Nor do I want, I confess, to explicitly ask for consent in every sexual encounter, nor do I think that most people want to live that way. In fact, my reading on human behavior is that most people would be horrified at the notion of having to be explicitly, verbally asked to have sex and having to give explicit verbal consent every time they have sex. Such a thing seems, to me, to be antithetical to how most people want to live their sexual lives. But perhaps I will have to get over it, I don't know. Like I said, I can only admit my ignorance of the best thing to be done, listen, and try to learn. I know only that it will take actual sacrifice to get to justice. Sacrifice, meanwhile, is a topic Internet social liberalism ignores almost entirely. To exist within the narrow boundaries of social liberalism online is to simultaneously believe that our world is wildly unjust and that solving this injustice is totally easy: all we all have to do is be pure.

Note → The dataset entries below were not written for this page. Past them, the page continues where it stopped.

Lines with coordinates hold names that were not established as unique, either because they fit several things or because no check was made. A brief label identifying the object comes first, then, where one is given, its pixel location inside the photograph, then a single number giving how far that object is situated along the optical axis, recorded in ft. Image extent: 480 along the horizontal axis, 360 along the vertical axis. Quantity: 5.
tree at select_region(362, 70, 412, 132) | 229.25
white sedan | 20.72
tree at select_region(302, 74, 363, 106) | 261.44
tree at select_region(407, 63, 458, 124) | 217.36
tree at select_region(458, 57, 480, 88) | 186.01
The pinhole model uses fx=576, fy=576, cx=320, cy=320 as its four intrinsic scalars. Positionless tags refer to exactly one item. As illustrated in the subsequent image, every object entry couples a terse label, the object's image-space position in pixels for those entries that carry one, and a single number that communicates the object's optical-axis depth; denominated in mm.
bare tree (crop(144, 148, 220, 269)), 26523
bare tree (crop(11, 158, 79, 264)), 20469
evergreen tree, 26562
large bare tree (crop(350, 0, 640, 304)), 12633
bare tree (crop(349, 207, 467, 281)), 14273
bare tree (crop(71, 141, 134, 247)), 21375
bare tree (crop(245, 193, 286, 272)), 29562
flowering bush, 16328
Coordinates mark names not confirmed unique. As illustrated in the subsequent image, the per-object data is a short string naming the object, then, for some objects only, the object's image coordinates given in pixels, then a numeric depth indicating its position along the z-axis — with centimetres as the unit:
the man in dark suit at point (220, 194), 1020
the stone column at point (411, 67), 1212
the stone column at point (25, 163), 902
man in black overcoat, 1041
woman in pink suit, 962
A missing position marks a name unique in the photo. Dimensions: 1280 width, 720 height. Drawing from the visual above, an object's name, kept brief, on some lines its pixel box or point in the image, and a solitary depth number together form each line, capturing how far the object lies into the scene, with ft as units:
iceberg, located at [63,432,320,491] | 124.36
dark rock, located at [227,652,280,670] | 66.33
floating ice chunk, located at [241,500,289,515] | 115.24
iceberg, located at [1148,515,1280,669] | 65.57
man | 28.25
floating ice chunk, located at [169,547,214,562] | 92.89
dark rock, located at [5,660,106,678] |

As you are aware, I am not impressed by the culture of online social liberalism. As I said during the Quvenzhane Wallis tweet controversy, the evidence to me suggests that much of the heat that emerges form the Twitter Feeds of Justice is designed not to make positive change in the larger world but to elevate certain people within that smaller one. The fact that relevant, possibly discouraging history such as the backlash to the Antioch policy is never discussed is emblematic of a disinterest in extending the conversation outside of the boundaries of the self-selected. I am very happy to be proven wrong in this regard. One way that might occur is for people to recognize that all positive change always comes from sacrifice and the conflict between opposing values, that if our culture is as suffused in rape and aggression as we say it is, then changing it cannot and will not come painlessly. If social liberalism is to be a force for positive good outside of the confines of the converted, it must abandon its deep love for the idiom of aggressive condescension and its conviction that all problems are problems of mind that can be solved if only enough people are pure. Rape and sexual assault are not problems of mind. To feel and think the right way about rape is not to do anything at all to fix it.

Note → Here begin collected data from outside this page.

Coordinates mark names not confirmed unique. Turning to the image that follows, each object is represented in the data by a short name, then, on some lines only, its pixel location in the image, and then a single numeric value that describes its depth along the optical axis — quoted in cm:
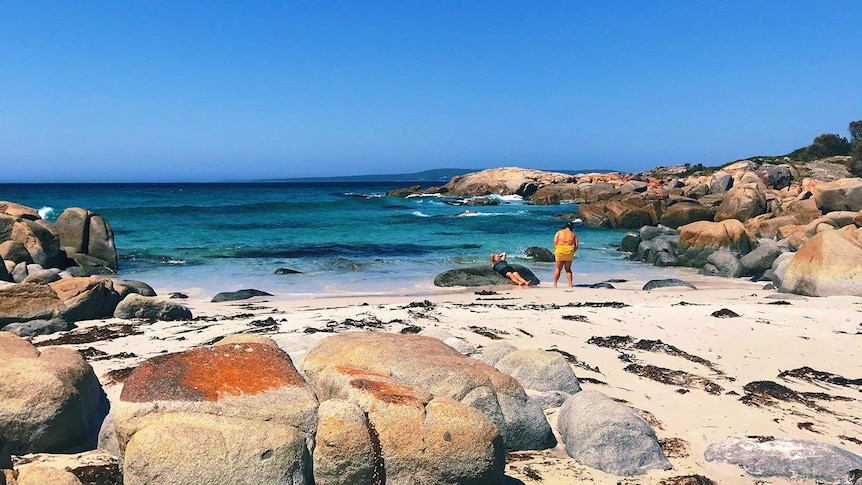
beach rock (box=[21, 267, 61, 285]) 1064
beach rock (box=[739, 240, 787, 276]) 1540
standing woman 1350
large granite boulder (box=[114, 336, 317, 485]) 319
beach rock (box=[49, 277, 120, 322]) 837
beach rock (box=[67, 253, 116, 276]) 1628
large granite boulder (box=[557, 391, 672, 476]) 421
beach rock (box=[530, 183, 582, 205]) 5506
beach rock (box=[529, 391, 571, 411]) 516
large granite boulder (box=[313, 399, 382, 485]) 340
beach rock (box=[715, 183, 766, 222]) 2773
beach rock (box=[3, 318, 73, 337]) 747
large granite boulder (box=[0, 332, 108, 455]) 396
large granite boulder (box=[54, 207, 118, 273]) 1717
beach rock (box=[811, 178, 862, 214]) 2231
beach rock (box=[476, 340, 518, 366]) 586
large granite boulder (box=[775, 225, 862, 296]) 1096
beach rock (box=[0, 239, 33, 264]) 1374
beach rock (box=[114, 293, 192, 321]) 865
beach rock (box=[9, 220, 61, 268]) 1497
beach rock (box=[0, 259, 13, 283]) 1224
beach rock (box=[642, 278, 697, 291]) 1309
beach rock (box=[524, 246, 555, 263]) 1919
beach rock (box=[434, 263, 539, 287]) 1387
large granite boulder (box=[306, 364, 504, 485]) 343
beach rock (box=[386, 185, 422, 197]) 7369
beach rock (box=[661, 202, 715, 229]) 2917
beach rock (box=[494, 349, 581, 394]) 537
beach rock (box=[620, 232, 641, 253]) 2142
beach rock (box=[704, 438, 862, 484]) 410
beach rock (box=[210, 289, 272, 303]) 1191
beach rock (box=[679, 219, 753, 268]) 1831
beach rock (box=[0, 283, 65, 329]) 759
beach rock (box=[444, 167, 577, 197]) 6388
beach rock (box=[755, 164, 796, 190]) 3869
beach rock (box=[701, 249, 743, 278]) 1570
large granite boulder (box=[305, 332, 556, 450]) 427
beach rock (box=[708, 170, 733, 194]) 3800
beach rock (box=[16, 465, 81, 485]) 290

More than anything, those who espouse the philosophy of Yes Means Yes must do so consistently and clearly. The purpose of that philosophy is to engender clarity and to disarm those who use uncertainty as a weapon against victims. The message must therefore be unequivocal. And those who voice this philosophy must practice it as well, at all times and without exception. Those who insist on a sexual ethic of explicit consent must ask for it from their partners and demand to be asked by their partners, every time, without exception. Anything less is abject hypocrisy, the kind that can only lead to the premature death of the movement in question.